Twins President Jerry Bell was able to cut a deal with Lee County to build a complex in what was largely countryside a couple of miles from I-75. The Twins moved in for spring training in 1991, and sellouts were the norm.
This was followed by quite a marketing ploy: The 1991 Twins won the World Series.
The City of Fort Myers, a different branch of government, was feeling left out and went to work on bringing in the Boston Red Sox from their aging facility in Winter Haven, Fla. The Red Sox moved in 1993 to the new City of Palms Park, hard by some low-income neighborhoods.
The Twins went kaput, with eight straight losing seasons from 1993 to 2000. The Red Sox drew well at City of Palms, but the minor leaguers were a few miles away. Clearly, it was chafing the Red Sox new ownership group — a pompous lot led by John Henry — when they saw the Twins with everything together, and with that countryside now turning to commerce.
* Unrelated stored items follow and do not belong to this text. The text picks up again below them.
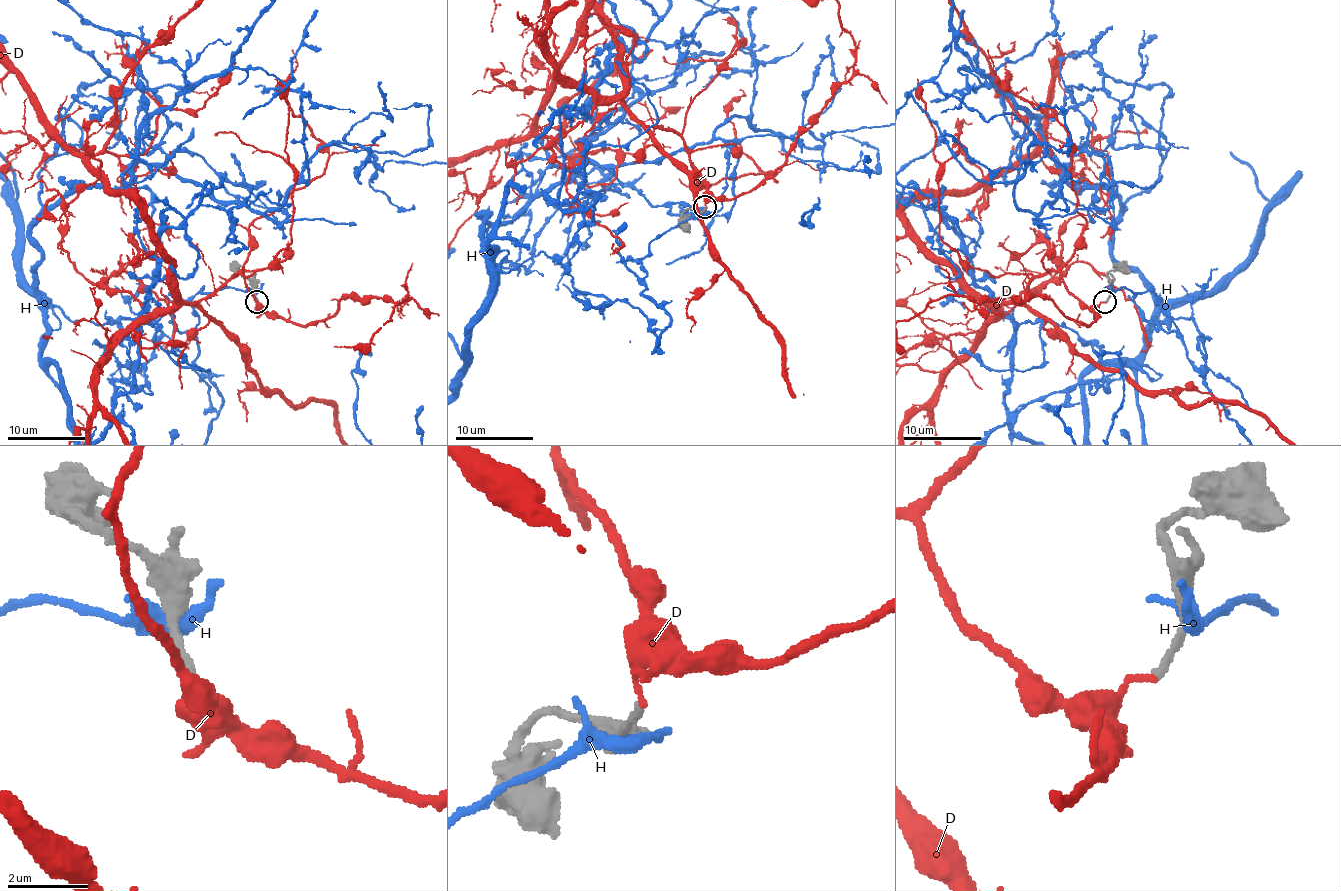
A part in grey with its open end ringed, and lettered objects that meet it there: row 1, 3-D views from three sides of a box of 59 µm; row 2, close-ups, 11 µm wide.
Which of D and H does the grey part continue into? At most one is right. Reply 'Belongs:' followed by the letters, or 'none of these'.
Belongs: none of these

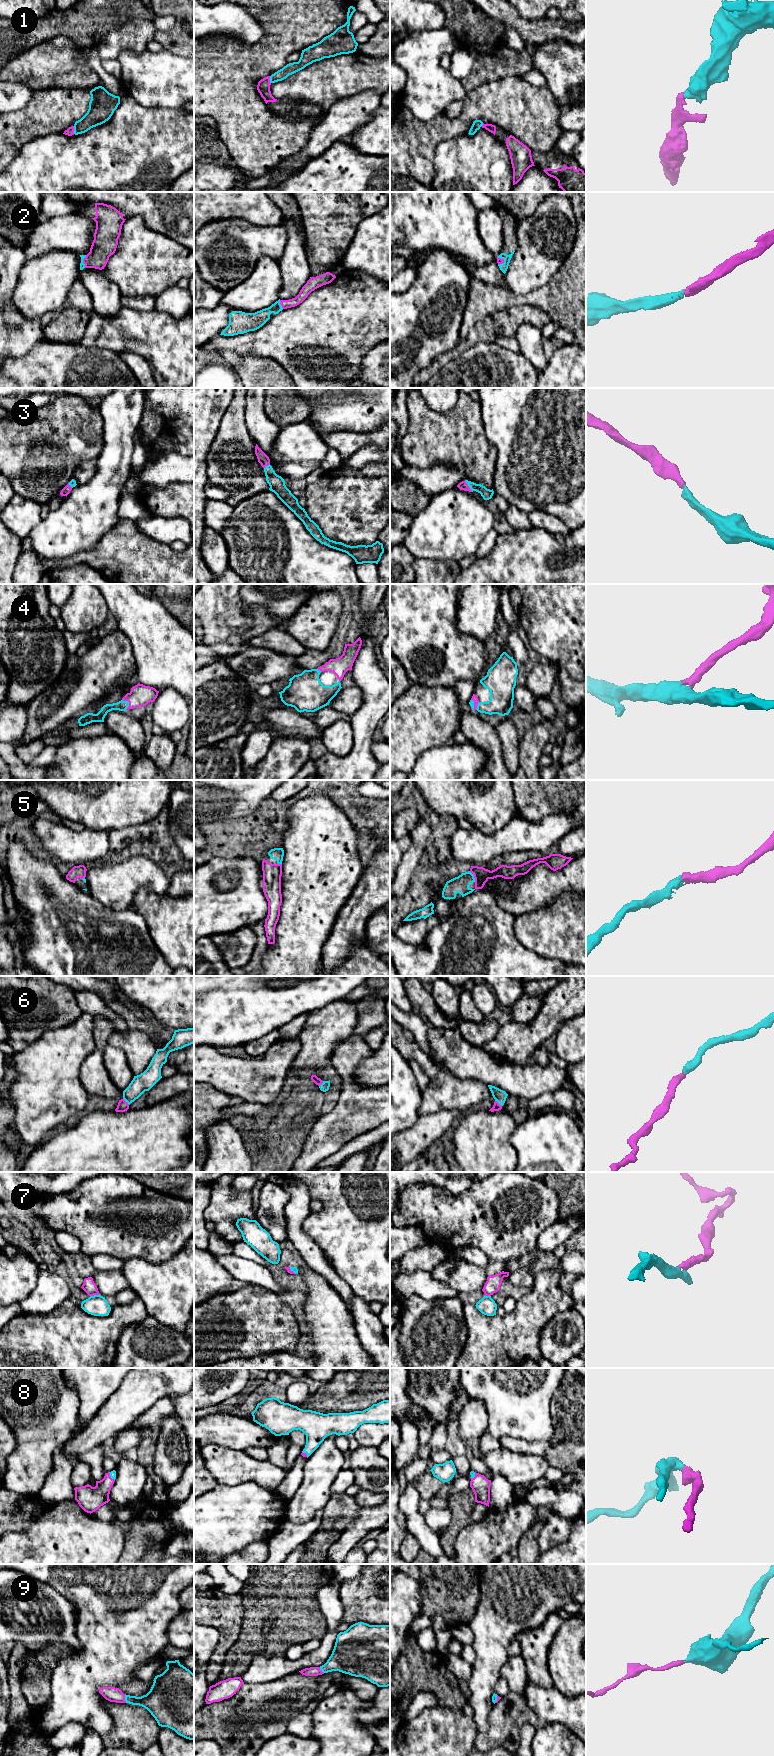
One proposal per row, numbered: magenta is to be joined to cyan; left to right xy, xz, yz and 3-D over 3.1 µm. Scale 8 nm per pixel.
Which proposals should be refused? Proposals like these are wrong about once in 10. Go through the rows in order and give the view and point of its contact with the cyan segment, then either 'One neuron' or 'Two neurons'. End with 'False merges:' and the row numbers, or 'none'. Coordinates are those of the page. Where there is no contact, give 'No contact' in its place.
1: Touches cyan at xy (74, 130). One neuron
2: Touches cyan at xz (280, 304). One neuron
3: Touches cyan at yz (468, 485). One neuron
4: Touches cyan at xy (128, 703). One neuron
5: Touches cyan at yz (473, 876). One neuron
6: Touches cyan at yz (498, 1102). One neuron
7: Touches cyan at xy (94, 1295). One neuron
8: Touches cyan at xy (110, 1476). One neuron
9: Touches cyan at xy (125, 1698). One neuron
False merges: none

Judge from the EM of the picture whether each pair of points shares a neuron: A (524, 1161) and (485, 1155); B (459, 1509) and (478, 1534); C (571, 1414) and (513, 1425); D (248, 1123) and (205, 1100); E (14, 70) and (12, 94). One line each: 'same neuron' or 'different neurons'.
A: different neurons
B: different neurons
C: different neurons
D: same neuron
E: different neurons

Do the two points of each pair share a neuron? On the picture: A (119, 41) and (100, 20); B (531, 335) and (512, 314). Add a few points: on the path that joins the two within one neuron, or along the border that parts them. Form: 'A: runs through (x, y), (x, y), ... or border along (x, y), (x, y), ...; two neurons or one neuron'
A: border along (131, 19), (116, 31), (106, 33), (94, 46); two neurons
B: border along (540, 328), (534, 325), (523, 324), (514, 335); two neurons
The Twins were very good in the first decade of the 2000s, but the Red Sox — they won the World Series in 2004 after an 86-year wait, then won it again in 2007.
And they delivered a message to Fort Myers: Build us a new ballpark, surrounded by a full complex for the minor leaguers, or we're leaving.
Lee County kept the Red Sox with $90 million toward a complex. They started playing exhibitions at Jet Blue Park (aka, Fenway South) in 2012. The stadium is 4 miles east of the Twins' Hammond Stadium.